En septembre 2019, la Cour d’appel de Paris avait validé l’application du barème mais n’avait pas exclu la possibilité d’y déroger au cas par cas.

Précédemment, la Cour de cassation, dans des avis rendus au mois de juillet 2019, avait validé l’application du barème mais il ne s’agissait que d’avis qui n’étaient donc pas obligatoirement à suivre par les Conseils de prud’hommes et Cours d’appel.

Dans un nouvel arrêt du 16 mars 2021, la Cour d’appel de Paris a eu, pour la deuxième fois, à prendre position sur l’application du barème Macron, barème plafonnant les dommages-intérêts pour licenciement déclaré abusif en fonction de l’ancienneté du salarié.

Dans cet arrêt du 16 mars 1021, la Cour d’appel de Paris a écarté l’application du barème au profit d’une salariée, âgée de 53 ans à la date de la rupture de son contrat, estimant que l’indemnisation que le barème prévoyait n’était ni adéquate ni appropriée à sa situation.

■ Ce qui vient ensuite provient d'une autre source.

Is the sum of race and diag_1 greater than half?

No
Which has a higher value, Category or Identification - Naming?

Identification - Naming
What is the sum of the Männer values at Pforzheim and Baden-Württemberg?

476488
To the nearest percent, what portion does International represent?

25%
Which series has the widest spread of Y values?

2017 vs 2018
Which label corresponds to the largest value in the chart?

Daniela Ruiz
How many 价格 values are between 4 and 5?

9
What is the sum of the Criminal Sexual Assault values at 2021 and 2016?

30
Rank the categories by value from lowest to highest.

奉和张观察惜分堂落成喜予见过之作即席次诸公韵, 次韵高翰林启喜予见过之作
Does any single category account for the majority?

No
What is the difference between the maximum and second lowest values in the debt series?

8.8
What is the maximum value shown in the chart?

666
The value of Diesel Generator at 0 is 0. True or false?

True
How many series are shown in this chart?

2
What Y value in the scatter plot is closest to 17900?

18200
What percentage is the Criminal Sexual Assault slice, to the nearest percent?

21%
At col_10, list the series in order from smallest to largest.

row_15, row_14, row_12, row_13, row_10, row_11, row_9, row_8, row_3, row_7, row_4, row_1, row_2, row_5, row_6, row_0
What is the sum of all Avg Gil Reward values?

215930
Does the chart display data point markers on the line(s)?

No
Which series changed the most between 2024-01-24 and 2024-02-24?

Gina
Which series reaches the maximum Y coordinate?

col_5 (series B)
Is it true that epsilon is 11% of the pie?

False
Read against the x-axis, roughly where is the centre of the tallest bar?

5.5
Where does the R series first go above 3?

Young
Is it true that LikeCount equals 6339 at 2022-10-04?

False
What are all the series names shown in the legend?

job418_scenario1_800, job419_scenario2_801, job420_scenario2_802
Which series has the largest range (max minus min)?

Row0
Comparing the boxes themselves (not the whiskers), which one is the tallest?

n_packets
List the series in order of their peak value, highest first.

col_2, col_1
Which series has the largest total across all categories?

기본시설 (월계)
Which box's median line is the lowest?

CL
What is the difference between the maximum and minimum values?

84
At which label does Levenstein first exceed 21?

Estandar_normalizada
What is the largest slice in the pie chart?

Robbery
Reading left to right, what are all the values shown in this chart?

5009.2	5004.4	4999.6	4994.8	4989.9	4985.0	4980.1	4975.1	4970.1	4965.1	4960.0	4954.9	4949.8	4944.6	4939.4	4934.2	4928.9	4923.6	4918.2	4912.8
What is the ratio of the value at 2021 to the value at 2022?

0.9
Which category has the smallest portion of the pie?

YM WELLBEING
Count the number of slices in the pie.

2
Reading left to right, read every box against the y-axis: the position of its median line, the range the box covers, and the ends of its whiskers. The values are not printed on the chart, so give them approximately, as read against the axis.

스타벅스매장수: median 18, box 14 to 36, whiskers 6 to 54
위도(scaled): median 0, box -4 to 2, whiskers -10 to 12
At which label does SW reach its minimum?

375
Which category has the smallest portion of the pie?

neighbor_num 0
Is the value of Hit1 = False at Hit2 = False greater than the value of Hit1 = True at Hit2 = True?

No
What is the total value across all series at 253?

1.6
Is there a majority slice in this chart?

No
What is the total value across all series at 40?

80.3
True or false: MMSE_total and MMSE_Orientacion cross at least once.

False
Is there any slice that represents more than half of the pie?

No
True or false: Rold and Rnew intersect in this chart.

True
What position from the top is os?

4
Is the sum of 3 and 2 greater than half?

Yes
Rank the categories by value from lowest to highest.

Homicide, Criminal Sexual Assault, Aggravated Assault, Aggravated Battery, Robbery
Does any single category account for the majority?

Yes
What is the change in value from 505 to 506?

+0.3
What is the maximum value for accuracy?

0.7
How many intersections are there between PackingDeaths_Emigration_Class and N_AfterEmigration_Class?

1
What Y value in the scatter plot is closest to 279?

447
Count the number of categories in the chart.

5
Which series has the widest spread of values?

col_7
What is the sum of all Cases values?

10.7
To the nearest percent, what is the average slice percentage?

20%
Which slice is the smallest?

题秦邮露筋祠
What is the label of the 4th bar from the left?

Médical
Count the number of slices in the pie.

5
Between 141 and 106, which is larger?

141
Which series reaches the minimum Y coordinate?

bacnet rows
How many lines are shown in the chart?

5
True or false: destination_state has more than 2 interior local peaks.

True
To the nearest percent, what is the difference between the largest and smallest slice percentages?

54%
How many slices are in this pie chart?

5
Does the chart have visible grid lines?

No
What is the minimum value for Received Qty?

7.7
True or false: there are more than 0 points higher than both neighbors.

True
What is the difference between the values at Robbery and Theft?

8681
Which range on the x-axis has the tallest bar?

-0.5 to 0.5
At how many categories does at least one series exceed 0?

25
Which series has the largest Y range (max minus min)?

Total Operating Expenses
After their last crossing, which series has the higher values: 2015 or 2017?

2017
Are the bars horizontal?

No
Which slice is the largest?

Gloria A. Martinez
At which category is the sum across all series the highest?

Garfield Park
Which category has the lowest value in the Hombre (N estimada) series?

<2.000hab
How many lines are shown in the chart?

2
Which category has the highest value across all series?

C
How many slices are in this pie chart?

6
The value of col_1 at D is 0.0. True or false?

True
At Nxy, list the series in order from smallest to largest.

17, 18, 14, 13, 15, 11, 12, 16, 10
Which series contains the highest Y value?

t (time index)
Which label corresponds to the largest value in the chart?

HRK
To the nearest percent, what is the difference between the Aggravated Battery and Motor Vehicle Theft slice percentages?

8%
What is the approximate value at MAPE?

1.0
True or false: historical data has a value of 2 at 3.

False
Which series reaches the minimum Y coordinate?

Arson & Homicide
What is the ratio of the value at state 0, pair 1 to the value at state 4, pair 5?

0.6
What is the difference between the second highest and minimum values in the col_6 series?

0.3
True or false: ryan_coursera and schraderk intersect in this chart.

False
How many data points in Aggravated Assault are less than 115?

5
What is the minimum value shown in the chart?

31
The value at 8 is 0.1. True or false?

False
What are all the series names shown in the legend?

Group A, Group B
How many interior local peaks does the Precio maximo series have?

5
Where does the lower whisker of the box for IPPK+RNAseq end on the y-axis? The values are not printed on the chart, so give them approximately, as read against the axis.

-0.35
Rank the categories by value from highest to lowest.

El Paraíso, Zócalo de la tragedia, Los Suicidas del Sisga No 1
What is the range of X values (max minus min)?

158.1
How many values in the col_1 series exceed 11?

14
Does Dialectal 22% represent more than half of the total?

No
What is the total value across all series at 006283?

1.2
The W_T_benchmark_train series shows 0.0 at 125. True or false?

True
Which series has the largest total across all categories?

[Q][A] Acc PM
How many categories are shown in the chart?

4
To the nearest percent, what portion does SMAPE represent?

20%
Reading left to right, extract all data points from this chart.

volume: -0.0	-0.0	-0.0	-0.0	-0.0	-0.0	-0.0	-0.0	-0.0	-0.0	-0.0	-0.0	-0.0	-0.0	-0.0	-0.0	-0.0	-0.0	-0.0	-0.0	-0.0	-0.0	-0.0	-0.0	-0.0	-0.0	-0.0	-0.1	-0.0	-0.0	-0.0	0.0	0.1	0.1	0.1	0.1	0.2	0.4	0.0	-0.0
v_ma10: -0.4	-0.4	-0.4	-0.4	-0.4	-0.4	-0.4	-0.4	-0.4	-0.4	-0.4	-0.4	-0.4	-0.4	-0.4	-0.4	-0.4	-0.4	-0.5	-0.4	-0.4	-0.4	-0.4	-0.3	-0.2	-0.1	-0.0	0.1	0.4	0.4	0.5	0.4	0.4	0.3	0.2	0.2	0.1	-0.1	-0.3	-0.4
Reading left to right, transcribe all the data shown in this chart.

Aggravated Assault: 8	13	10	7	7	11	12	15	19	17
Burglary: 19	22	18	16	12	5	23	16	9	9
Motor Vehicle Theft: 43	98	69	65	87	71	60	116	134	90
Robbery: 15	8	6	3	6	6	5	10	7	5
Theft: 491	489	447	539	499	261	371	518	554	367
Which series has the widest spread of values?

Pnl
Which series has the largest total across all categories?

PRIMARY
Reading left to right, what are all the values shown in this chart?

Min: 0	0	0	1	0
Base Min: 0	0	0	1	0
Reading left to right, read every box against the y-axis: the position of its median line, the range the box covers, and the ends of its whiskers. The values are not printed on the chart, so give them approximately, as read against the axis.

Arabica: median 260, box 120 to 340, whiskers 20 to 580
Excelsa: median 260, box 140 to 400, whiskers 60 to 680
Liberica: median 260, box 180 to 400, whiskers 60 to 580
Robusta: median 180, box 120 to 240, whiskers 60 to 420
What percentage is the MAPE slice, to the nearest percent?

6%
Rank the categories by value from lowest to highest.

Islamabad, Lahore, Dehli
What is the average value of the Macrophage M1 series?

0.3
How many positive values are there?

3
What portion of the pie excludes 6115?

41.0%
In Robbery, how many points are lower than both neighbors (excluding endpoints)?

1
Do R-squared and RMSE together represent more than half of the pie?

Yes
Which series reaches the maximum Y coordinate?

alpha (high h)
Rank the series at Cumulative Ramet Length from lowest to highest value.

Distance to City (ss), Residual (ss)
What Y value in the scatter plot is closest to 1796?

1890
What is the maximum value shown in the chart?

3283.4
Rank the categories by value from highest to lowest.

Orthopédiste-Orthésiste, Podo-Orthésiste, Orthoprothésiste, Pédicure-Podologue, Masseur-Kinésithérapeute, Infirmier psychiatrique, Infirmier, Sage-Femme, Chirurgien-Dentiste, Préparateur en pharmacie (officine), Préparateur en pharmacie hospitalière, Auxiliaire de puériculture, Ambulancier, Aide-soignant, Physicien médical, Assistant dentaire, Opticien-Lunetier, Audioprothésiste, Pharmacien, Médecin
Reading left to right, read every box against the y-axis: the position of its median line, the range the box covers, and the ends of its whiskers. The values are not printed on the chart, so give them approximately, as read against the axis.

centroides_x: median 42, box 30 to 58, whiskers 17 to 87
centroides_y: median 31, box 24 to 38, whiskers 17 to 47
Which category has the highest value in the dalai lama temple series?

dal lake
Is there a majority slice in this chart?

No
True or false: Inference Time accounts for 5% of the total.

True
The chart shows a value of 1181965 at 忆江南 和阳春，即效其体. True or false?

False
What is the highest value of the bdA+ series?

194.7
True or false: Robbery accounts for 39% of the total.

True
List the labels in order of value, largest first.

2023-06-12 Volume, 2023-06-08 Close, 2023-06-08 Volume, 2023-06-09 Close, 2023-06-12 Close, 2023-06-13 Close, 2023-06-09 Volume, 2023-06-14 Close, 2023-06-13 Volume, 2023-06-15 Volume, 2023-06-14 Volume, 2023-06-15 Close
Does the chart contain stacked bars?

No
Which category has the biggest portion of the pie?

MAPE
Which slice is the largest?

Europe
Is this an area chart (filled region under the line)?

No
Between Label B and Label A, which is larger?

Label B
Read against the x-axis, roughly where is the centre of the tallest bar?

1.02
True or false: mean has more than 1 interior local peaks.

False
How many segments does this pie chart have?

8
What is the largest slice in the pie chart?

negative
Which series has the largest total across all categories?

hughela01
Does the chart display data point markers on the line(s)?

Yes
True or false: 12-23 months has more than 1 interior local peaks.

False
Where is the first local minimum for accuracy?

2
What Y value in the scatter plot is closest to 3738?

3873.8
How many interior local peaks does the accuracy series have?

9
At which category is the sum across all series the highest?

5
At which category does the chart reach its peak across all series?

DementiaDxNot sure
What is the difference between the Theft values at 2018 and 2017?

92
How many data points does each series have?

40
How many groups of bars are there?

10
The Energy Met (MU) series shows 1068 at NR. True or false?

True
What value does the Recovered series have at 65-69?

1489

La Cour d’appel a donc octroyé des dommages-intérêts supérieurs « compte tenu de la situation concrète et particulière » de la salariée concernée.

Le barème dit Macron n’est donc pas une garantie absolue de plafond de condamnations d’une société en cas de licenciement reconnu abusif.

Encore faudra-t-il que le salarié concerné justifie d’un préjudice certain et supérieur à celui estimé par application du barème.